I don't think it'll destroy the cf card. I'd say it depends on how often you write to the card. If you're heavily writing to it, then I'd watch out. I'm doing my development on an advantech board, but not one as beefy as yours. Is your final product going to be battery powered or plugged into an outlet? If you're running on a battery, there are many solutions out there for battery monitoring chips that have linux drivers in them. If they're going to be built into the board, that'll be a handy utility. Most of the products we make have a wall option, but should that kick out a battery immediately kicks in and prevents any power going out...that is, of course, until the battery dies.
I don't know of any cf cards going nuts if they get killed in the middle of a write. If it's something that happens once in a lifetime, there are data recovery tools where you can pull the information off in raw bits and reconstruct the file structure on another system to recover your data.
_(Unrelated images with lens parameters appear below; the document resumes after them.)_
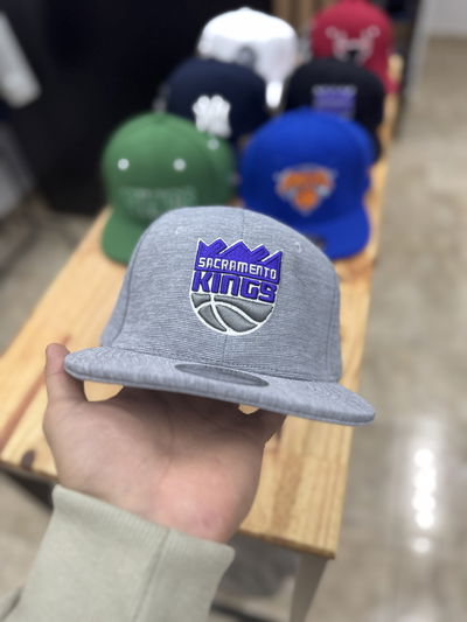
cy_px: 311
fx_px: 432
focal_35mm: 24
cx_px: 234
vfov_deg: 71.6
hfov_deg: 56.8
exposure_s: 1/50
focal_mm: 6.76
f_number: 1.78
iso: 200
Depending on your environment with vibrations, if you have a rather steady temperature range (sadly, like 3 degrees C to 37 degrees C) and you're not sure about the CF card, you may also want to look into laptop hard drives. A lot of the ibm and the drives they put in panasonic toughbooks (i don't remember who makes those) come with gravitational sensors that provide a serious amount of read/write head protection. In fact, I think a lot of the new laptop drives do that. The schematic of your board
formatting link
has an eidi interface...you could always just get a converter to hook up a laptop drive.
Those are just ramblings, but suggestions non-the-less. There are always alternatives if you don't trust your cf card.